Avenue de Lyon, Montaudran, Carmes… Voici les nouvelles rues et places baptisées à Toulouse
Le conseil municipal de Toulouse a validé une quinzaine de nouveaux noms de rues et d’espaces publics. Entre féminisation de la toponymie et hommage à des personnalités marquantes, ces changements vont progressivement apparaître dans plusieurs quartiers de la Ville rose.
À Toulouse, certaines rues changent de nom et de nouveaux espaces publics sont baptisés. Le conseil municipal du 6 février a adopté une série de dénominations dans différents quartiers, avec un objectif clair : mieux représenter les femmes dans l’espace public et accompagner les transformations urbaines de la ville. Parmi les annonces les plus symboliques, la célèbre avenue de Lyon va disparaître pour devenir l’avenue Olivier Guichard, dans le secteur en pleine mutation de Matabiau.
Ces nouvelles appellations apparaîtront progressivement dans les mois à venir, le temps d’installer les plaques et de mettre à jour les adresses. Une évolution qui reflète aussi l’histoire, la culture et les personnalités qui ont marqué Toulouse ou la société.
L’avenue de Lyon change de nom à Matabiau
C’est sans doute le changement le plus marquant pour les Toulousains. Située dans le quartier Matabiau, l’avenue de Lyon va désormais s’appeler avenue Olivier Guichard. Ce nouveau nom rend hommage à cet homme politique français et accompagne surtout la transformation urbaine majeure du projet Grand Matabiau – Quais d’Oc, l’un des plus grands chantiers de la ville.
Le quartier autour de la gare se métamorphose depuis plusieurs années avec l’arrivée de nouveaux logements, d’espaces publics repensés et la future ligne C du métro. Le changement de nom symbolise donc une nouvelle identité pour ce secteur stratégique de Toulouse.
Des nouvelles rues et places dans plusieurs quartiers
Au-delà de ce changement emblématique, plusieurs espaces publics sans nom officiel ou récemment créés ont également été baptisés. Dans le quartier Montaudran, deux nouveaux lieux font leur apparition : la place de la Fusée Postale, en clin d’œil à l’histoire aéronautique de la zone, et la place Berthe de Puybusque face au stade Philippe Struxiano.

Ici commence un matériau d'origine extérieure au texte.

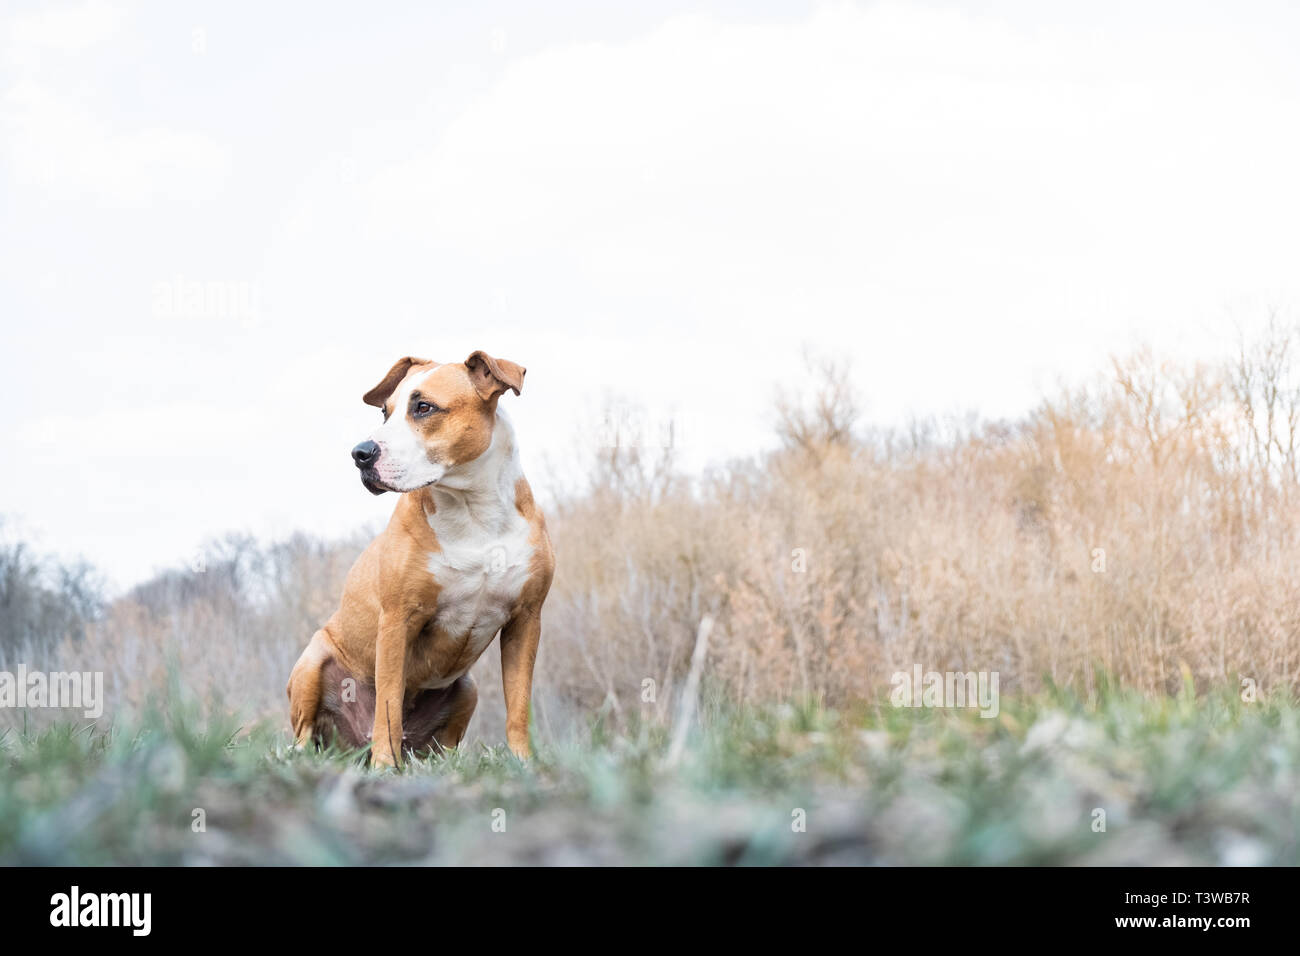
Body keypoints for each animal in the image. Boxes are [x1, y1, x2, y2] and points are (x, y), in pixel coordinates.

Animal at [289, 351, 553, 770]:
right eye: (385, 412)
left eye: (424, 407)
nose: (360, 453)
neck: (473, 510)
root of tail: (353, 747)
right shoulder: (398, 620)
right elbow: (388, 701)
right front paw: (385, 766)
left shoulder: (526, 620)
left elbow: (518, 703)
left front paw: (523, 763)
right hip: (313, 661)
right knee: (304, 733)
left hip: (467, 688)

Du côté de Rangueil, une nouvelle voie piétonne entre l’avenue de Rangueil et l’avenue des Écoles Jules-Julien devient l’allée Michel Sicard. Dans le quartier Saint-Pierre, une nouvelle allée porte désormais le nom de Bernard Belloc, tandis qu’une promenade aux Carmes rend hommage au peintre toulousain François Gauzi.
Des hommages à des personnalités et figures locales
Plusieurs nouvelles dénominations célèbrent des personnalités marquantes du monde politique, scientifique, culturel ou local. À Montaudran-Lespinet, une nouvelle voie au 137 avenue de Lespinet devient l’allée du Dr Jane Goodall, célèbre primatologue et anthropologue.
Sur l’île du Ramier, une voie reliant le pont Pierre-de-Coubertin au rond-point André-Cros est baptisée allée Michel Viala, en hommage au photo-reporter toulousain. D’autres noms apparaissent également dans la ville comme rue Madeleine Malraux, rue Michel Guy autour de la Halle aux Grains, rue Osna Kogan à Fondeyre ou encore allée Claudine Picardet aux Pradettes.
Une volonté de féminiser l’espace public
Derrière ces changements se cache aussi une volonté politique : rééquilibrer une toponymie longtemps dominée par des noms masculins. Depuis 2020, près des deux tiers des nouvelles rues toulousaines portent des noms de femmes, un signal fort pour rendre visibles des figures féminines souvent oubliées dans l’histoire urbaine.
Au fil des mois, les Toulousains verront donc apparaître ces nouvelles plaques dans différents quartiers. Une manière de redessiner la carte de la ville tout en racontant de nouvelles histoires dans ses rues.
La prochaine fois que vous vous baladerez dans Toulouse, ouvrez l’œil : ces nouveaux noms pourraient bien vous raconter une autre facette de la Ville rose… et de celles et ceux qui l’ont marquée.